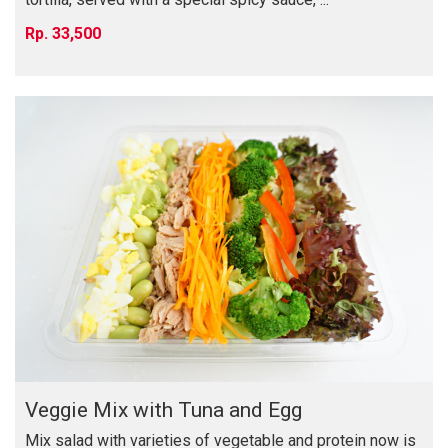
33,500
Veggie Mix with Tuna and Egg
Mix salad with varieties of vegetable and protein now is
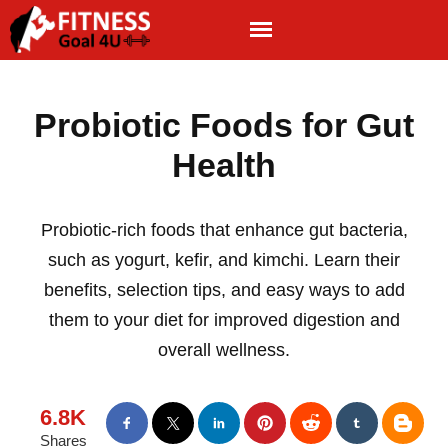
Probiotic Foods for Gut
Health
Probiotic-rich foods that enhance gut bacteria,
such as yogurt, kefir, and kimchi. Learn their
benefits, selection tips, and easy ways to add
them to your diet for improved digestion and
overall wellness.
6.8K
Shares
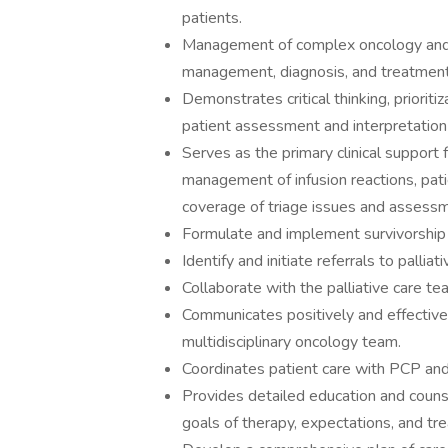
patients.
Management of complex oncology and h
management, diagnosis, and treatment
Demonstrates critical thinking, priorit
patient assessment and interpretation 
Serves as the primary clinical support 
management of infusion reactions, pat
coverage of triage issues and assessmen
Formulate and implement survivorship c
Identify and initiate referrals to palliati
Collaborate with the palliative care t
Communicates positively and effectively
multidisciplinary oncology team.
Coordinates patient care with PCP and
Provides detailed education and counse
goals of therapy, expectations, and t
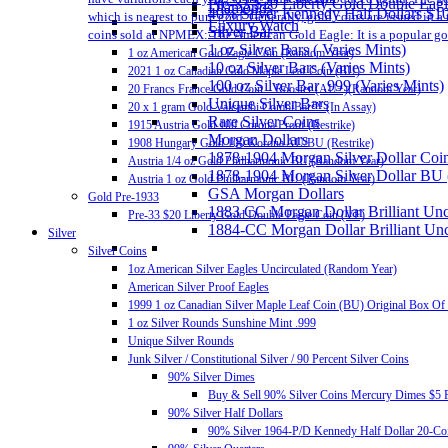
Pre-33 $20 Liberty Gold Double Eag
Diamonds
40% Silver Kennedy Half Dollars $1
which is nearest to pure gold. Generally, gold coins are issued in 
Luxury Watch
Silver Bar
coins sold at NPMEX: The American Gold Eagle: It is a popular gold
1 oz Silver Bars ( Varies Mints)
1 oz American Gold Eagle Coin (Random Year)
10 oz Silver Bars (Varies Mints)
2021 1 oz Canadian Gold Maple Leaf Coin (BU)
100 oz Silver Bar .999 (Varies Mints)
20 Francs France Gold Coin – Rooster (AU+)(Random Year)
Unique Silver Bars
20 x 1 gram Gold Valcambi CombiBar™ (In Assay)
Rare Silver Coins
1915 Austria Gold 100 Corona Proof (Restrike)
Morgan Dollars
1908 Hungary Gold 100 Korona AU/BU (Restrike)
1878-1904 Morgan Silver Dollar Coin
Austria 1/4 oz Gold Philharmonic BU (Random Year)
1878-1904 Morgan Silver Dollar BU
Austria 1 oz Gold Philharmonic BU (Random Year)
GSA Morgan Dollars
Gold Pre-1933
1883 CC Morgan Dollar Brilliant Un
Pre-33 $20 Liberty Gold Double Eagle Coin (VF)
1884-CC Morgan Dollar Brilliant Un
Silver
Silver Coins
1oz American Silver Eagles Uncirculated (Random Year)
American Silver Proof Eagles
1999 1 oz Canadian Silver Maple Leaf Coin (BU) Original Box Of
1 oz Silver Rounds Sunshine Mint .999
Unique Silver Rounds
Junk Silver / Constitutional Silver / 90 Percent Silver Coins
90% Silver Dimes
Buy & Sell 90% Silver Coins Mercury Dimes $5 F
90% Silver Half Dollars
90% Silver 1964-P/D Kennedy Half Dollar 20-Coi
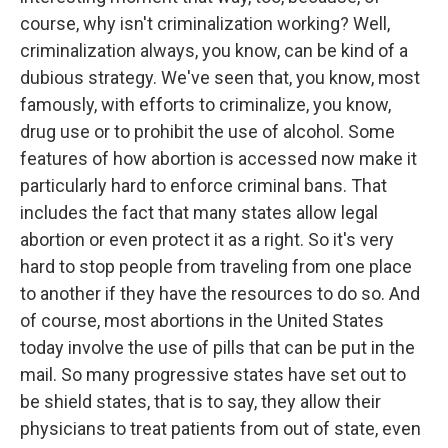
course, why isn't criminalization working? Well,
criminalization always, you know, can be kind of a
dubious strategy. We've seen that, you know, most
famously, with efforts to criminalize, you know,
drug use or to prohibit the use of alcohol. Some
features of how abortion is accessed now make it
particularly hard to enforce criminal bans. That
includes the fact that many states allow legal
abortion or even protect it as a right. So it's very
hard to stop people from traveling from one place
to another if they have the resources to do so. And
of course, most abortions in the United States
today involve the use of pills that can be put in the
mail. So many progressive states have set out to
be shield states, that is to say, they allow their
physicians to treat patients from out of state, even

────

How to complete this task: Everything in the preceding material must be transcribed exactly, except the images.

The answer:
33,500
Veggie Mix with Tuna and Egg
Mix salad with varieties of vegetable and protein now is
Probiotic Foods for Gut
Health
Probiotic-rich foods that enhance gut bacteria,
such as yogurt, kefir, and kimchi. Learn their
benefits, selection tips, and easy ways to add
them to your diet for improved digestion and
overall wellness.
6.8K
Shares
patients.
Management of complex oncology and h
management, diagnosis, and treatment
Demonstrates critical thinking, priorit
patient assessment and interpretation 
Serves as the primary clinical support 
management of infusion reactions, pat
coverage of triage issues and assessmen
Formulate and implement survivorship c
Identify and initiate referrals to palliati
Collaborate with the palliative care t
Communicates positively and effectively
multidisciplinary oncology team.
Coordinates patient care with PCP and
Provides detailed education and counse
goals of therapy, expectations, and t
Pre-33 $20 Liberty Gold Double Eag
Diamonds
40% Silver Kennedy Half Dollars $1
which is nearest to pure gold. Generally, gold coins are issued in 
Luxury Watch
Silver Bar
coins sold at NPMEX: The American Gold Eagle: It is a popular gold
1 oz Silver Bars ( Varies Mints)
1 oz American Gold Eagle Coin (Random Year)
10 oz Silver Bars (Varies Mints)
2021 1 oz Canadian Gold Maple Leaf Coin (BU)
100 oz Silver Bar .999 (Varies Mints)
20 Francs France Gold Coin – Rooster (AU+)(Random Year)
Unique Silver Bars
20 x 1 gram Gold Valcambi CombiBar™ (In Assay)
Rare Silver Coins
1915 Austria Gold 100 Corona Proof (Restrike)
Morgan Dollars
1908 Hungary Gold 100 Korona AU/BU (Restrike)
1878-1904 Morgan Silver Dollar Coin
Austria 1/4 oz Gold Philharmonic BU (Random Year)
1878-1904 Morgan Silver Dollar BU
Austria 1 oz Gold Philharmonic BU (Random Year)
GSA Morgan Dollars
Gold Pre-1933
1883 CC Morgan Dollar Brilliant Un
Pre-33 $20 Liberty Gold Double Eagle Coin (VF)
1884-CC Morgan Dollar Brilliant Un
Silver
Silver Coins
1oz American Silver Eagles Uncirculated (Random Year)
American Silver Proof Eagles
1999 1 oz Canadian Silver Maple Leaf Coin (BU) Original Box Of
1 oz Silver Rounds Sunshine Mint .999
Unique Silver Rounds
Junk Silver / Constitutional Silver / 90 Percent Silver Coins
90% Silver Dimes
Buy & Sell 90% Silver Coins Mercury Dimes $5 F
90% Silver Half Dollars
90% Silver 1964-P/D Kennedy Half Dollar 20-Coi
course, why isn't criminalization working? Well,
criminalization always, you know, can be kind of a
dubious strategy. We've seen that, you know, most
famously, with efforts to criminalize, you know,
drug use or to prohibit the use of alcohol. Some
features of how abortion is accessed now make it
particularly hard to enforce criminal bans. That
includes the fact that many states allow legal
abortion or even protect it as a right. So it's very
hard to stop people from traveling from one place
to another if they have the resources to do so. And
of course, most abortions in the United States
today involve the use of pills that can be put in the
mail. So many progressive states have set out to
be shield states, that is to say, they allow their
physicians to treat patients from out of state, even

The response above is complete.